Etiology: Inflammation of the ear, differentiated as outer ear (Otitis Externa), middle ear (Otitis Media), and inner ear (Otitis Interna). About 95% of all children have had ear infections by the age of six. If persistent, ear infections may lead to eardrum damage and eventual loss of hearing. Pressure on sensitive nerves causes pain. See your doctor for diagnosis and treatment.
Pressure changes, (usually pilots and divers have this problem), boils in the ear, fungus, parasites, or bacteria. One bacterium (Branhamell catarrahalis (B-cat) is resistant to standard antibiotics, but a new antibiotic (Augmentin) can be used for this bacterium. See the doctor for diagnosis and treatment.
Outer ear inflammation is the most common (swimmers ear). The ear canal from the eardrum to the outside becomes inflamed and swollen. Symptoms include: slight fever, discharge from the ear, pain that worsens when the earlobe is touched or pulled, and temporary loss of hearing in that ear.
If there are symptoms of dizziness, ringing in the ears, bleeding or a bloody discharge, sudden pain, and hearing loss in one or both ears, see the doctor immediately. These symptoms could indicate a ruptured eardrum. Don't blow your nose while you have an ear infection, and keep the ear canal dry. Put cotton in the ear canal when showering or bathing. Don't swim or go out in the rain.
Causes of a ruptured eardrum are sudden inward pressure to the ear from swimming, diving, a slap, a nearby explosion, or a sudden high pressured kiss over the ear. A ruptured eardrum is most often caused by a severe middle ear infection.
Middle ear infections are very common in infants and children. The site of the infection is behind the eardrum where the small bones of the ear are located. Symptoms include: earache, fullness and pressure in the ear, and a high fever of 103 degrees F or higher.

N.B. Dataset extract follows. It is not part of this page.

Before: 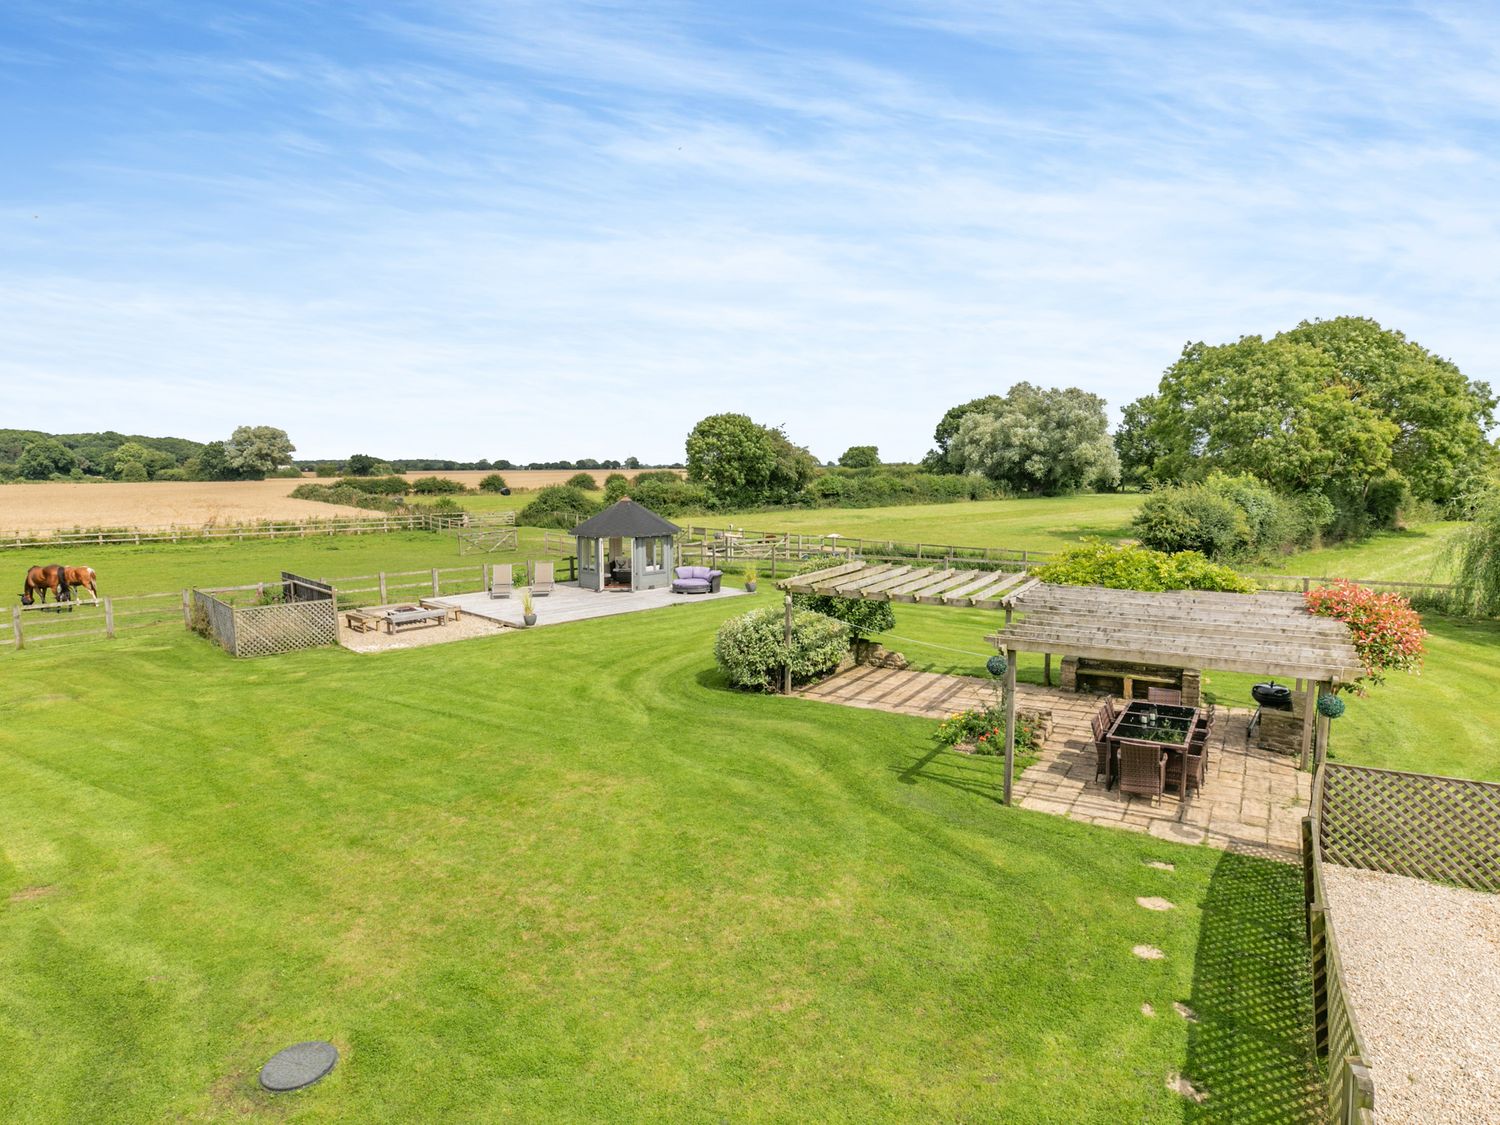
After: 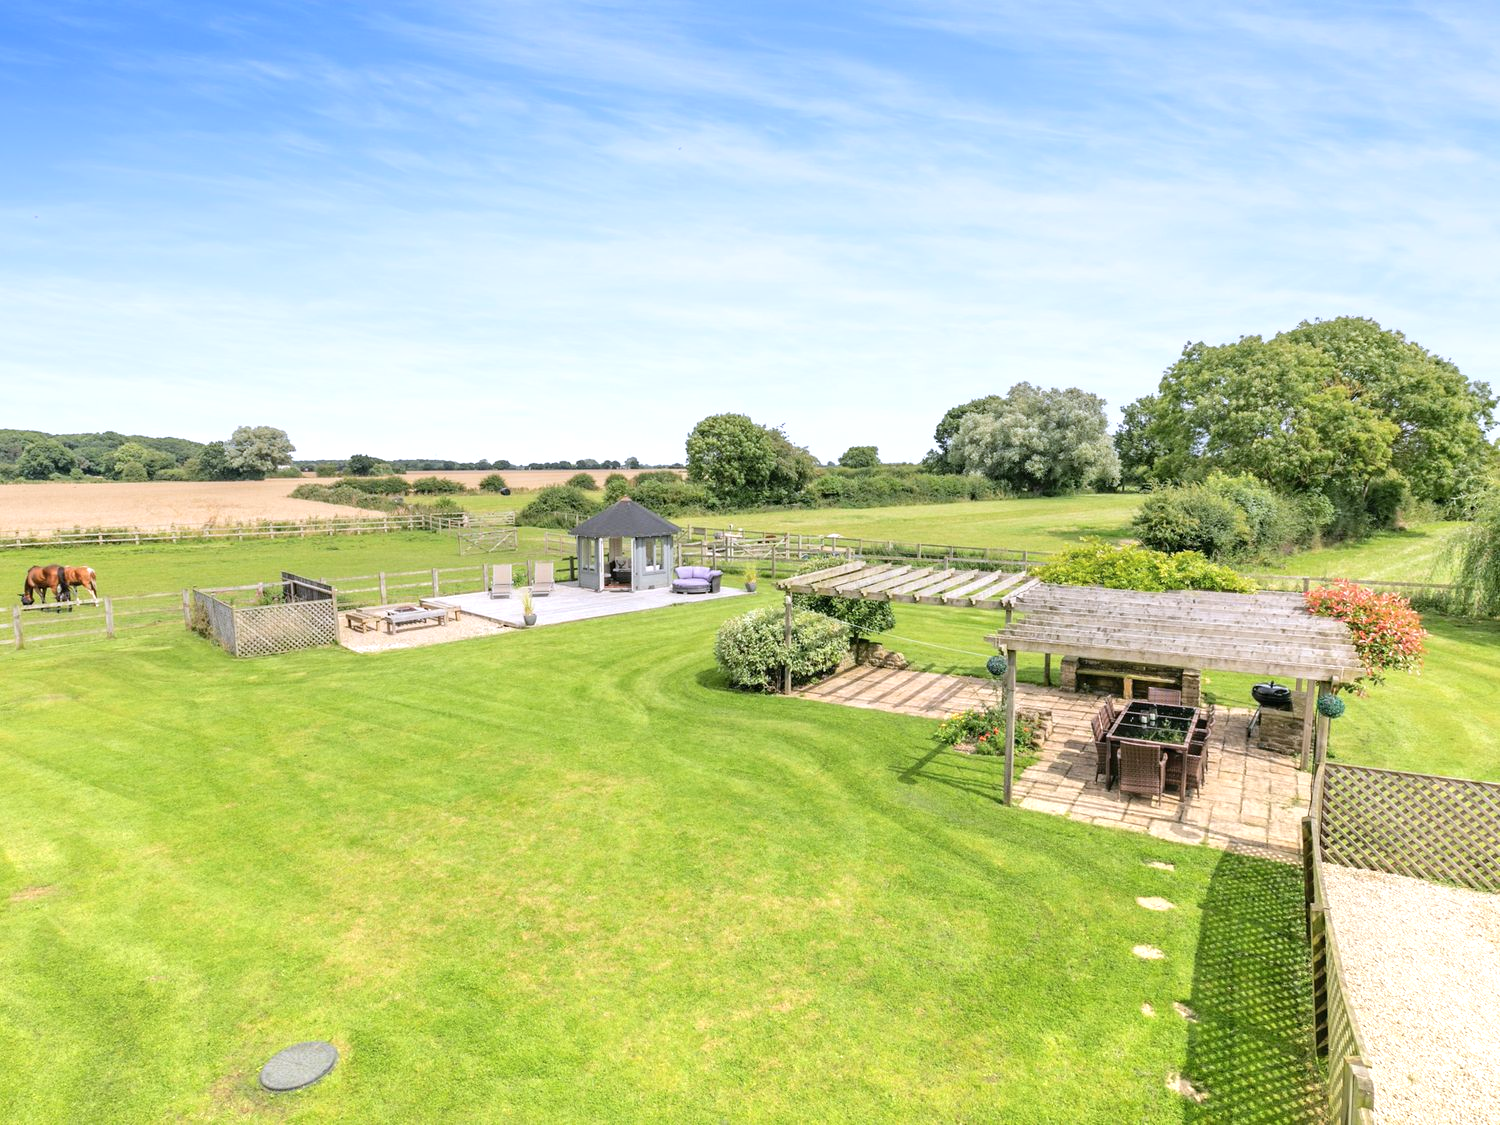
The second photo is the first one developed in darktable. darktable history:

Children often pull at their ears in an attempt to relieve the pressure. High altitudes and cold climates increase the risk of this infection. Decompression in air travel commonly triggers the infection.
Avoid unsanitary conditions. This type of ear infection may be caused from a lowered resistance due to a recent illness. Nonprescription ear drops may relieve the pain. A nasal spray may help open up the Eustachian tube (this drains the middle ear to the back of the throat) and relieve the pressure. However, antibiotics may still be needed. See the doctor.
The following doses are for adults, reduce for children:
Manganese, 10 mg. per day (a deficiency has been linked to ear disorders).
Vitamin A, 50,000 IU, aids in controlling the infection (1 tsp. cod liver oil for children).
Vitamin E, 600 IU, aids in controlling the infection (for children, omit the vitamin E).
Vitamin C, 3,000-7,000 mg. daily in divided doses.
Zinc lozenges, 10 mg. 3 times daily for 5 days, then take in pill form once per day, quickens immune response and aids in reducing infection.
Vitamin B complex, 50 mg. 3 times per day, is essential for healing and immune function. Relieves ear pressure.
Surgical drainage of the affected ear and antibiotics may be needed. See the doctor.
For ringing in the ears, mix 1 tsp. of salt and 1 tsp. of glycerin (from the drugstore) in 1 pint of warm water. Use a nasal spray bottle to spray each nostril with the solution until it begins to drain in the back of the throat. Also spray the throat. Do this several times a day.
To alleviate pain, use a little warm olive oil or garlic oil in the ear, then a drop or two of lobelia tincture.
Swimmers ear can be averted by using 100 proof alcohol as drops in each ear after swimming. This kills bacteria and evaporates to dry the ear in case water is trapped in the ear. Do this each time you swim and swimmers ear is a thing of the past for you.
Children who have frequent ear infections should have a food allergy test.
Ear problems seem to be more prevalent in the homes of smokers.